The myth that breakfast is good to control body weight extends internationally, but there is no concrete evidence that either, or skipping the considered "most important meal of the day," led to an increase in body weight, according to a study published Wednesday in the journal British Medical Journal (BMJ).
A team from Monash University in Melbourne, Australia, analyzed the effect of a regular breakfast for weight change and daily energy intake, based on the results of 13 trials randomly controlled, carried out mainly in the United States and Britain in the past 28 years.
The participants were regular and unusual breakfast specialists with different weights, who were controlled in the range of 24 hours to 16 weeks.
The researchers found that total daily energy intake is greater for those who ate breakfast than those who skipped it, with an average of 260 calories more. In addition, those who did not decide to eat breakfast were on average almost half a kilo more weak of others.
On the other hand, the effect of breakfast did not differ between people of normal weight and those who were overweight.

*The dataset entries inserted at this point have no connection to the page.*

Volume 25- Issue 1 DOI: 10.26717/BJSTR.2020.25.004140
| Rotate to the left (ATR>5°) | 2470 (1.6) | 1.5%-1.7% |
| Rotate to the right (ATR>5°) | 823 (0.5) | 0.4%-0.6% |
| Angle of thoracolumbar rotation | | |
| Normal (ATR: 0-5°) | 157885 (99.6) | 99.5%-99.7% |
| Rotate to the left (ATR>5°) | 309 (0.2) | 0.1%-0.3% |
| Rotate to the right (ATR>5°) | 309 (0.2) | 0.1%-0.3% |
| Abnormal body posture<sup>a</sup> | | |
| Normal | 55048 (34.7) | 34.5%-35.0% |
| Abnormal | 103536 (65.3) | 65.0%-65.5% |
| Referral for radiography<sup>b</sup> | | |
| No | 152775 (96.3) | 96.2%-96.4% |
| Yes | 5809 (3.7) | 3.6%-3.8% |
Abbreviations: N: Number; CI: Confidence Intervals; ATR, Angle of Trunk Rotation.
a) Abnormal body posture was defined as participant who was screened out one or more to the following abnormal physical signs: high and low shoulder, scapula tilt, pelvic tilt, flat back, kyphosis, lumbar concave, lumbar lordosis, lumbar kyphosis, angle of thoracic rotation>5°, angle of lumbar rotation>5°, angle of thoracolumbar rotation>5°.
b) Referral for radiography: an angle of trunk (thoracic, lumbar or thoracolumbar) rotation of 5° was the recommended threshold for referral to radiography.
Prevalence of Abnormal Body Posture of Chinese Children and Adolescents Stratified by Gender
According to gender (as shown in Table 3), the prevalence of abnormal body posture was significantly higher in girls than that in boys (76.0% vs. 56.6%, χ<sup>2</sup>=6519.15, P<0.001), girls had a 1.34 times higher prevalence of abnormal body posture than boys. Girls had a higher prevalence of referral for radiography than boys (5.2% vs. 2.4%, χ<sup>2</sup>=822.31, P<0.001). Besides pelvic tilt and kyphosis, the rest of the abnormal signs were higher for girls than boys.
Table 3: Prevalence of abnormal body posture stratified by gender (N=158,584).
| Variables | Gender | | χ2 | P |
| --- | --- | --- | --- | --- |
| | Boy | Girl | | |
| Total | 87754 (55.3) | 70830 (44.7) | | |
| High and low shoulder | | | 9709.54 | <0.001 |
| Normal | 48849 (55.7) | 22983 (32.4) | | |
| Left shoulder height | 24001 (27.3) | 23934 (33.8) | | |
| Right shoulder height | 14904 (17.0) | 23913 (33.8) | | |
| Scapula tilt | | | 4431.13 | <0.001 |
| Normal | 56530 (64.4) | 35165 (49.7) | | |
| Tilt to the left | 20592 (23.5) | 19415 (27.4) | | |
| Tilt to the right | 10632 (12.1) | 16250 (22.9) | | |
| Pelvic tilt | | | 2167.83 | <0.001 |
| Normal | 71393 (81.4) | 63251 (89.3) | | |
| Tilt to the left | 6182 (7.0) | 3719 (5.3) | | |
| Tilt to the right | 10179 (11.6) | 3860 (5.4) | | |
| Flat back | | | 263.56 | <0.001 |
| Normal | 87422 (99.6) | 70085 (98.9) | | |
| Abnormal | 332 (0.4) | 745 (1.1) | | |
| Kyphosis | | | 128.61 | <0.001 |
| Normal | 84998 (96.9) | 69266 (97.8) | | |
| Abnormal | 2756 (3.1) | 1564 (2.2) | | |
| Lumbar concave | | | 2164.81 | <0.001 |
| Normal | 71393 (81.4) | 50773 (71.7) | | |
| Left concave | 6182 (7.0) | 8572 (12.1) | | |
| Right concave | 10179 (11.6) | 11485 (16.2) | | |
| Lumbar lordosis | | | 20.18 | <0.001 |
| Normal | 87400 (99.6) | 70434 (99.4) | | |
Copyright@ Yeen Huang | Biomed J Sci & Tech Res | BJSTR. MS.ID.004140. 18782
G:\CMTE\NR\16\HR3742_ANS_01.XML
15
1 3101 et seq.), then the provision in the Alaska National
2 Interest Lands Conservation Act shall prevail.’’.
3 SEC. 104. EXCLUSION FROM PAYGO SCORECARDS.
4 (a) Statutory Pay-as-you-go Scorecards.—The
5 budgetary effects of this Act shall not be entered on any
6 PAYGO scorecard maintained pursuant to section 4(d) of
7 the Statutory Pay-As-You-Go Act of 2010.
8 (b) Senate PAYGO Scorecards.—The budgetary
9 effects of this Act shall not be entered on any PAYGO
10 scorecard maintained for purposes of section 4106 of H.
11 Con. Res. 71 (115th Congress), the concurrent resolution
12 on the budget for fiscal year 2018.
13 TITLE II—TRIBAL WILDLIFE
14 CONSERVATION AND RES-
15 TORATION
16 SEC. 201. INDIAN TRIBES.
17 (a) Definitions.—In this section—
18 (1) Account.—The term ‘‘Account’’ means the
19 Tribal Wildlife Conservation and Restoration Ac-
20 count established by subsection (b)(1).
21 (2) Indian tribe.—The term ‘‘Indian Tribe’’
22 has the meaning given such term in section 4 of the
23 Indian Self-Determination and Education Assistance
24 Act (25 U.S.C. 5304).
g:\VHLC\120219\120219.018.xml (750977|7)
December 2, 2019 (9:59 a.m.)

Because of the varying quality of the included studies, the findings of this research should be interpreted with caution, but their authors claim that currently available evidence does not support modifying diets in adults to include breakfast as a good weight loss strategy.
Although breakfast may regularly have other important benefits, care should be taken when it is recommended for adults as a weight loss method, as it may cause an opposite effect, according to this study.